Muniak Mulana (Future Spirit) review by Lyn Zelen

Muniak Mulana (future spirit) stirs your senses and encapsulates injustices in Australian history. La Mama Courthouse transforms into a picturesque bush setting to tell an ethereal story in dance and song. The collaborative and innovative story by artists Brent Watkins (Culture Evolves) and Neil Morris (DRMNGNOW) is part of Melbourne Fringe Festival.

‘Future spirit’, in Dreamtime storytelling, is ‘always present’ and a constant reminder of the stolen generations, and the life-affirming ‘pulse’ and rejuvenation capabilities of the Wurundjeri people.

Muniak Mulana is set on the stolen lands of the Wurundjeri people of the Kulin Nations, in Naarrm (Melbourne). Leave the concrete jungle and city smog behind to wake up your mind with a story of interpretive dance, poetic verse, rap and the sounds of synthesized positive vibrations.

All your senses come alive and your nose is treated to the smell of crisp eucalyptus leaves in the bush setting. Brent Watkins exceptional brand of traditional dance fused with current hip-hop moves compliments the thought-provoking poems, lyrical talents, and extraordinary electronic sound design from Neil Morris.

The sun dawns as the harmonic birds begin their organic rhythm. A Brolga bird (Watkins) extends, stretches, and flaps its wings to Morris’s ingenious, electronic ambient tunes that mimic the voices of the stirring flora and fauna.
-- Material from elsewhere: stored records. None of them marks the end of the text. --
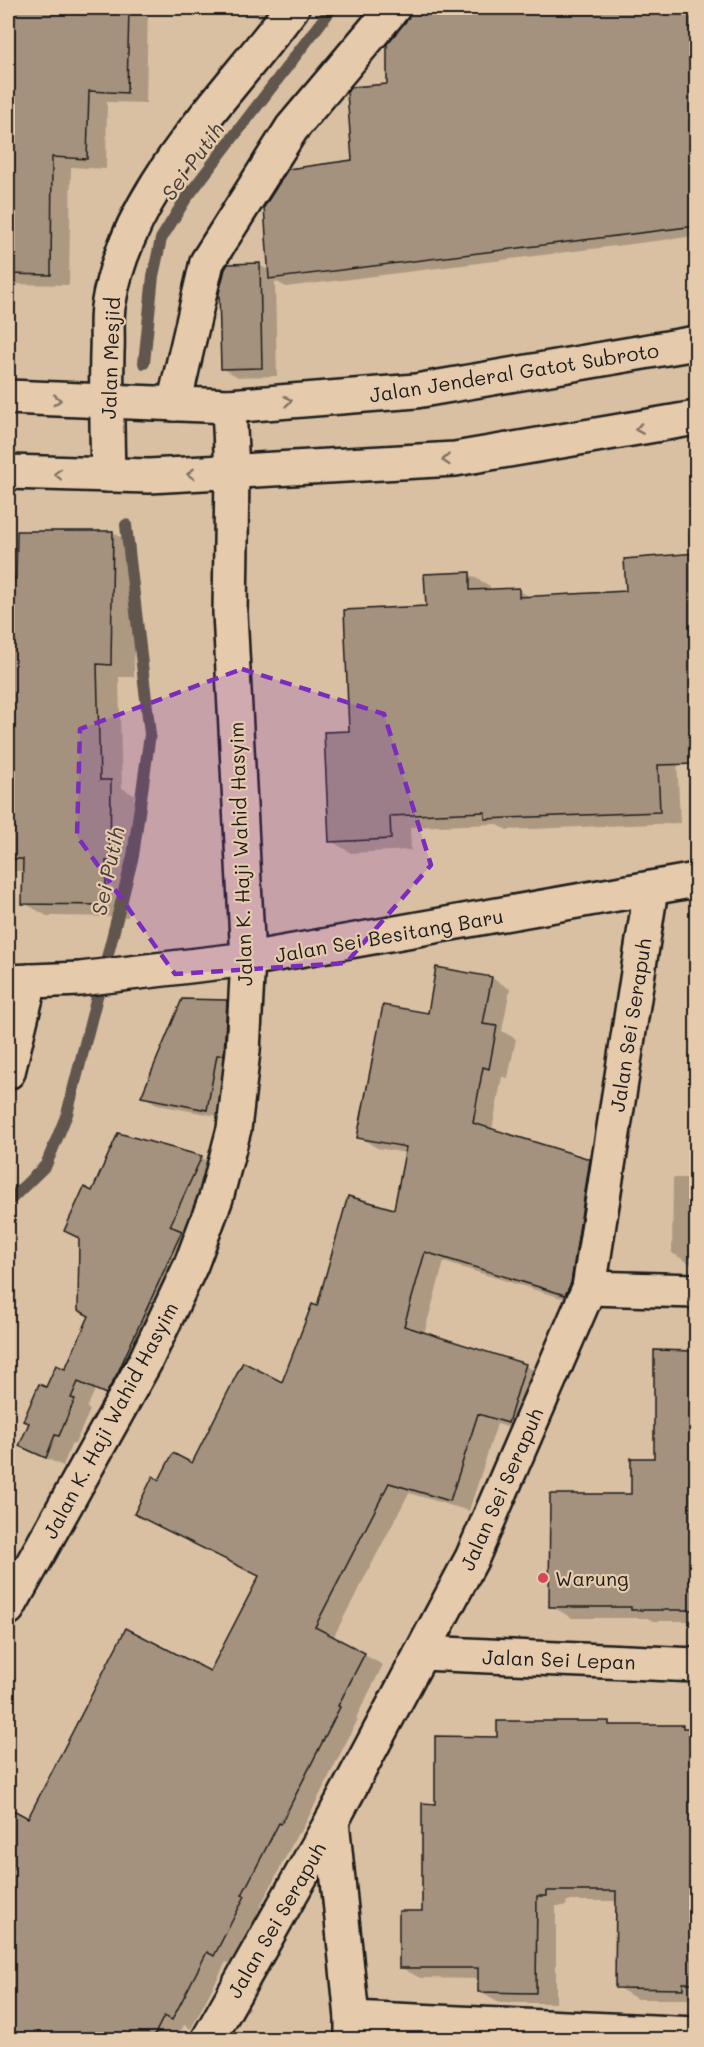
<svg xmlns="http://www.w3.org/2000/svg" width="704" height="2047" font-family="Mali,sans-serif">
<style>
.shadow{fill:#0003}
.lines{fill:none;stroke-linecap:round;stroke-linejoin:round}
.stream{stroke:#60574d;stroke-width:12}
.building{fill:#a4927e;stroke:#1c1c1c;stroke-width:1.5}
.minor-casing{stroke:#1c1c1c;stroke-width:38}
.major-casing{stroke:#1c1c1c;stroke-width:38}
.minor{stroke:#e5caac;stroke-width:33}
.major{stroke:#e5caac;stroke-width:33}
.oneway{stroke:#807364}
.marked{fill:#7b2cbf;fill-opacity:0.2;stroke:#7b2cbf;stroke-width:4.5;stroke-dasharray:12 8;stroke-linejoin:round}
.poi-dot{fill:#d1495b;stroke:#e5caac;stroke-width:2}
.labels{text-anchor:middle;dominant-baseline:central;stroke-width:4.5;stroke-linejoin:round;paint-order:stroke}
.street-label{font-size:20px;fill:#1c1c1c;stroke:#e5caac}
.poi-label{font-size:20px;fill:#1c1c1c;stroke:#e5caac;text-anchor:start}
.water-label{font-size:21px;font-style:italic;fill:#443e39;stroke:#e5caac}
</style>
<rect width="100%" height="100%" fill="#d9c0a3"/>
<filter id="ink" filterUnits="userSpaceOnUse"><feTurbulence type="fractalNoise" baseFrequency=".0167" numOctaves="2"/><feDisplacementMap in="SourceGraphic" scale="12" xChannelSelector="R" yChannelSelector="G"/><feConvolveMatrix kernelMatrix="1 2 1 2 8 2 1 2 1" color-interpolation-filters="sRGB"/></filter>
<g filter="url(#ink)">
<g class="shadow">
<polygon points="8,8 287,8 286,19 148,8 146,103 107,102 106,169 71,167 69,285 8,284"/>
<polygon points="413,8 696,8 696,236 286,287 275,281 277,376 238,377 222,368 259,265 270,271 354,162 389,85"/>
<polygon points="112,532 135,545 134,677 119,677 122,788 134,795 133,873 129,873 128,917 47,916 24,903 24,871 8,871 8,573 17,573"/>
<polygon points="696,532 696,662 689,613 671,615 680,823 507,830 496,824 410,827 411,850 351,853 331,841 351,732 428,608 469,574 490,586 490,591 518,590 532,598 628,593 690,555 688,533"/>
<polygon points="492,978 510,989 502,1031 516,1039 508,1078 502,1077 492,1130 589,1161 608,1172 585,1305 444,1262 424,1334 526,1366 545,1376 527,1433 497,1424 469,1511 409,1493 333,1638 383,1665 356,1718 358,1719 300,1834 298,1833 260,1907 263,1908 234,1966 226,1962 191,2029 184,2025 176,2040 8,2040 8,1827 15,1813 29,1820 210,1673 260,1577 155,1524 160,1482 193,1465 282,1384 318,1308 395,1211 406,1153 377,1148 359,1137 429,1015"/>
<polygon points="227,1001 242,1010 222,1117 158,1105 143,1096"/>
<polygon points="201,1157 217,1167 123,1402 95,1390 87,1408 90,1410 75,1444 72,1443 63,1466 20,1446 46,1389 66,1371 91,1316 81,1240 66,1231 93,1193"/>
<polygon points="673,1178 696,1178 696,1267 672,1253"/>
<polygon points="655,1352 696,1352 696,1621 653,1621 647,1618 572,1618 551,1606 633,1495 655,1460"/>
<polygon points="608,1723 615,1727 683,1727 688,1729 696,1729 696,1999 637,1999 617,1987 617,1901 567,1901 566,1906 556,1906 556,2003 499,2003 479,1991 479,1979 420,1978 400,1967 423,1913 436,1805 498,1738"/>
</g>
<g class="lines">
<g class="stream">
<polyline points="144,363 153,276 161,239 185,200 332,8"/>
<polyline points="8,1202 46,1165 67,1114 133,856 150,734 126,525"/>
</g>
</g>
<g class="building">
<polygon points="8,8 129,8 127,93 89,91 87,159 52,157 51,275 8,274"/>
<polygon points="411,8 696,8 696,226 269,279 264,207 288,169 352,160 347,92 351,87 387,84 387,44 407,20"/>
<polygon points="260,263 262,368 221,369 219,293 225,269 228,264"/>
<polygon points="17,531 113,531 111,665 97,664 100,780 111,780 110,861 106,861 106,905 22,904 23,859 8,859 8,579 16,579"/>
<polygon points="696,553 696,764 658,765 660,812 485,819 485,812 390,816 391,839 329,842 324,732 349,731 344,610 426,606 424,574 470,572 470,590 519,588 519,597 626,591 624,559"/>
<polygon points="436,967 492,977 483,1024 497,1026 489,1069 483,1067 473,1123 590,1159 571,1283 565,1295 425,1252 404,1326 526,1364 508,1423 478,1414 450,1501 389,1483 315,1627 365,1653 338,1706 340,1707 281,1824 279,1823 242,1895 245,1896 214,1956 207,1952 172,2020 164,2016 152,2040 8,2040 8,1807 28,1818 126,1628 210,1671 259,1576 134,1514 153,1476 159,1480 173,1453 192,1463 243,1362 282,1382 312,1304 317,1306 348,1196 394,1209 406,1147 357,1138 383,1005 428,1013"/>
<polygon points="182,999 227,1000 224,1055 217,1055 207,1110 141,1097"/>
<polygon points="118,1133 202,1156 170,1226 182,1231 118,1372 106,1394 78,1382 71,1398 75,1399 59,1436 55,1435 46,1458 19,1446 29,1423 23,1421 39,1384 46,1387 56,1365 65,1369 89,1316 78,1310 79,1238 64,1231 84,1187 92,1191"/>
<polygon points="654,1350 696,1351 696,1610 631,1610 631,1607 549,1607 550,1494 631,1494 631,1458 654,1458"/>
<polygon points="497,1721 609,1721 609,1725 683,1725 683,1728 696,1728 696,1983 683,1983 683,1989 615,1988 616,1891 547,1891 547,1896 537,1896 536,1993 478,1992 478,1968 399,1968 399,1911 422,1911 422,1803 435,1804 435,1736 497,1737"/>
</g>
<g class="lines">
<g class="minor-casing">
<g id="minor">
<polyline points="174,404 207,262 292,128 393,8"/>
<path d="M108,475C107,434 106,393 107,352C108,338 106,322 108,307C126,190 225,99 292,8"/>
<polyline points="8,982 80,979 248,959 696,880"/>
<polyline points="8,1072 30,981"/>
<polyline points="589,1288 696,1291"/>
<polyline points="8,1608 145,1362 191,1265 216,1198 234,1129 243,1051 248,959 230,613 232,473 229,406"/>
<polyline points="422,1653 696,1665"/>
<polyline points="332,1821 352,2018 352,2040"/>
<polyline points="352,2018 696,2034"/>
<polyline points="208,2040 332,1821 472,1558 589,1288 651,889"/>
</g>
</g>
<g class="major-casing">
<g id="major">
<polyline points="8,397 229,406 416,391 696,343"/>
<polyline points="8,472 149,476 455,459 696,418"/>
</g>
</g>
<use href="#minor" class="minor"/>
<use href="#major" class="major"/>
</g>
<defs><path id="oneway-chevron" d="M-2-3.5L2.5 0L-2 3.5" fill="none" stroke-width="1.6" stroke-linecap="round" stroke-linejoin="round" transform="scale(1.5)"/></defs>
<g class="oneway">
<use href="#oneway-chevron" transform="translate(57 400) rotate(3)"/>
<use href="#oneway-chevron" transform="translate(288 401) rotate(-5)"/>
<use href="#oneway-chevron" transform="translate(639 429) rotate(171)"/>
<use href="#oneway-chevron" transform="translate(446 460) rotate(176)"/>
<use href="#oneway-chevron" transform="translate(58 474) rotate(-178)"/>
<use href="#oneway-chevron" transform="translate(191 474) rotate(178)"/>
</g>
</g>
<path class="marked" d="M242,669L384,714L431,865L346,963L175,974L77,836L80,729Z"/>
<circle class="poi-dot" cx="543" cy="1578" r="6"/>
<g class="labels">
<g class="street-label">
<text transform="translate(110 358) rotate(-88)">Jalan Mesjid</text>
<text transform="translate(514 372) rotate(-9)">Jalan Jenderal Gatot Subroto</text>
<text transform="translate(240 854) rotate(-92)">Jalan K. Haji Wahid Hasyim</text>
<text transform="translate(389 935) rotate(-10)">Jalan Sei Besitang Baru</text>
<text transform="translate(630 1025) rotate(-81)">Jalan Sei Serapuh</text>
<text transform="translate(110 1420) rotate(-62)">Jalan K. Haji Wahid Hasyim</text>
<text transform="translate(501 1489) rotate(-66)">Jalan Sei Serapuh</text>
<text transform="translate(559 1659) rotate(2)">Jalan Sei Lepan</text>
<text transform="translate(276 1920) rotate(-60)">Jalan Sei Serapuh</text>
</g>
<g class="poi-label">
<text x="555" y="1578">Warung</text>
</g>
<g class="water-label">
<text transform="translate(192 161) rotate(-54)">Sei Putih</text>
<text transform="translate(107 871) rotate(-78)">Sei Putih</text>
</g>
</g>
<rect width="704" height="2047" fill="none" stroke="#e5caac" stroke-width="30"/>
<rect x="15" y="15" width="674" height="2017" fill="none" stroke="#1c1c1c" stroke-width="2" filter="url(#ink)"/>
</svg>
The lush wood surrounds dotted with native flora and the dancing brolga encircles a mound of eucalypt leaves. Watkins light-footed steps celebrate and articulate the brolga’s freedom of expression. Watkins elastic body then morphs into other local fauna. He’s mesmerising as he blends traditional hip-hop popping and locking dance moves to embody an emu and kangaroo.

In this interpretation, the brolga evolves into an Aboriginal man foraging around the country for food and shelter, being mindful not to leave any harmful environmental footsteps. Then he spies tall ships in the bay and the strange beings coming ashore. Watkins masterful choreography describes the capture of the first nation people and their incarceration.

Morris emerges from beneath kangaroo and possum pelts to discuss the disastrous events of 1788 with de-colonisation poetry. Then in a powerful rap, he addresses the forced removal of children from their mothers’, the ravages of alcoholism and the misinterpretations of a proud and peaceful people. Audience heads nod and feet tapped to the infectious and contemporary tune. It’s obvious why Morris’s haunting lyrics and tracks have received local and worldwide acclaim.

The ‘future spirit’ was mysteriously ‘present’ during the traditional smoking ceremony in the camp (facilitated by a smoke machine). A large cloud of smoke hung over Watkins head while he performed a muscle-contorting dance depicting ‘deaths in custody’. I assume this was intentional. If not, the highly effective, emotionally charged scene was one of many in the fifty-minute performance.

The productions purposeful lighting was accompanied by a confrontational background exposition and Watkins was spot lit in deep red throughout his destructive dance of ‘cultural genocide’.

Earlier, the audience received an excerpt of Morris’s insightful prose on our seats. He emphasises a particular passage of the proposed denouncement of Aboriginality from mining magnate, Lang Hancock. Listen out for his shocking words in a recorded interview.

Watkins, Morris and the multi-talented production team, re-create an astonishing visual and spiritual reminder; Australia once possessed free will and sovereignty.